Et, comme je m’étonnais de la présence de ces chevaux qu’il me semblait plus logique de ne prendre que dans la campagne on m’expliqua qu’au bas de la galerie souterraine qui descend sous l’allée de cyprès, il y avait de l’eau, en ce moment, jusqu’à mi-jambes.

— Quand nous serons là, je vous prendrai en croupe sur mon bidet, dit Felipone ; il est de force à porter double charge.

— Vous oubliez, lui dis-je, que je ne pars pas, moi !

— Vous ne partez pas ? répéta le docteur.

— Vous ne partez pas ? s’écria le prince.

— Non, reprit Felipone, et il a raison. Je me charge de lui jusqu’à nouvel ordre ; mais il ne refuse pas de vous accompagner avec moi un bon bout de chemin, car les amis sont les amis, et, s’il y a quelque groupe de carabiniers en travers de votre fuite, il est bon d’être en force.

— Non, non ! dit le prince. Pourquoi l’exposer à des dangers ?…Je ne veux pas !

Je le priai de ne pas formuler un refus blessant pour moi. Je sentais bien que l’honneur me déliait de mon serment envers Daniella. L’amour ne peut pas prescrire une lâcheté. Je m’expliquai si nettement sur le plaisir que j’éprouvais à faire mon devoir en cette circonstance, que le prince céda, en me serrant cordialement la main.

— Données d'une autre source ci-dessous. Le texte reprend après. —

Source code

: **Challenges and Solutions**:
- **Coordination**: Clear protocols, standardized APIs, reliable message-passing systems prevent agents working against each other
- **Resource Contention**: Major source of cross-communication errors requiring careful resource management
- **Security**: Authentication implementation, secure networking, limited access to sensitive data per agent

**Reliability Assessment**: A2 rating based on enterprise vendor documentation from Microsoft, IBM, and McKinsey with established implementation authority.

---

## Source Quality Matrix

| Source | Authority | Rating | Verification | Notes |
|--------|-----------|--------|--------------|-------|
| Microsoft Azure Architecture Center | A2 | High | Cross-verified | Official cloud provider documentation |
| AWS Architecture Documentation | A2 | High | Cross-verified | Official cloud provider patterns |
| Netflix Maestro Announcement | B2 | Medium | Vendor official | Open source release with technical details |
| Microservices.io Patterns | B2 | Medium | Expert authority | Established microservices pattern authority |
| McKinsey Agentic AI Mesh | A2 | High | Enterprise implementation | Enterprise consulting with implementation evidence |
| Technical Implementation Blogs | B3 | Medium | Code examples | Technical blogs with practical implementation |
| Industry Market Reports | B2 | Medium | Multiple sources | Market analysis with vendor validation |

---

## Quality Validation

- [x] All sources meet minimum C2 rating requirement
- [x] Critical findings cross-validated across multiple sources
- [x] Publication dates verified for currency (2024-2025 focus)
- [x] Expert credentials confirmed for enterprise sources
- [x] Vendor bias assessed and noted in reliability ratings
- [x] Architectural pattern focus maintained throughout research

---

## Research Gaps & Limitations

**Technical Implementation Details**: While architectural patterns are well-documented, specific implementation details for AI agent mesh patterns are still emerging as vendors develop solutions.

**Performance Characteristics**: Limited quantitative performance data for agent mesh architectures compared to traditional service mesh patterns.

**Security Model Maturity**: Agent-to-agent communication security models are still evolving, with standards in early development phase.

— Je vous verrai avec regret revenir ici, me dit-il. La situation n’est pas bonne pour vous. Tant que nous y sommes, mon frère le cardinal maintient sa défense de laisser pénétrer dans le château ; mais dès qu’il nous saura partis, il se fera volontiers arracher la permission de faire ouvrir les portes. On s’emparera de vous, et il entrera fort bien dans les idées de mon frère de vous sacrifier. Vous pourrez bien alors expier, par une captivité plus dure que celle de Mondragone, la hasard qui nous y rassemble.

— Ne craignez rien, Excellence, dit Felipone ; je le logerai ici : il gardera les meubles, et je m’arrangerai, d’ailleurs pour qu’on le croie parti avec vous. Si on fait alors une visite de police dans le château, tant mieux ; je réponds de lui, s’il quitte le casino pour le terrazzone.

— Je m’abandonne à vous, répondis-je ; je ferai ce que vous voudrez, pourvu que je reste.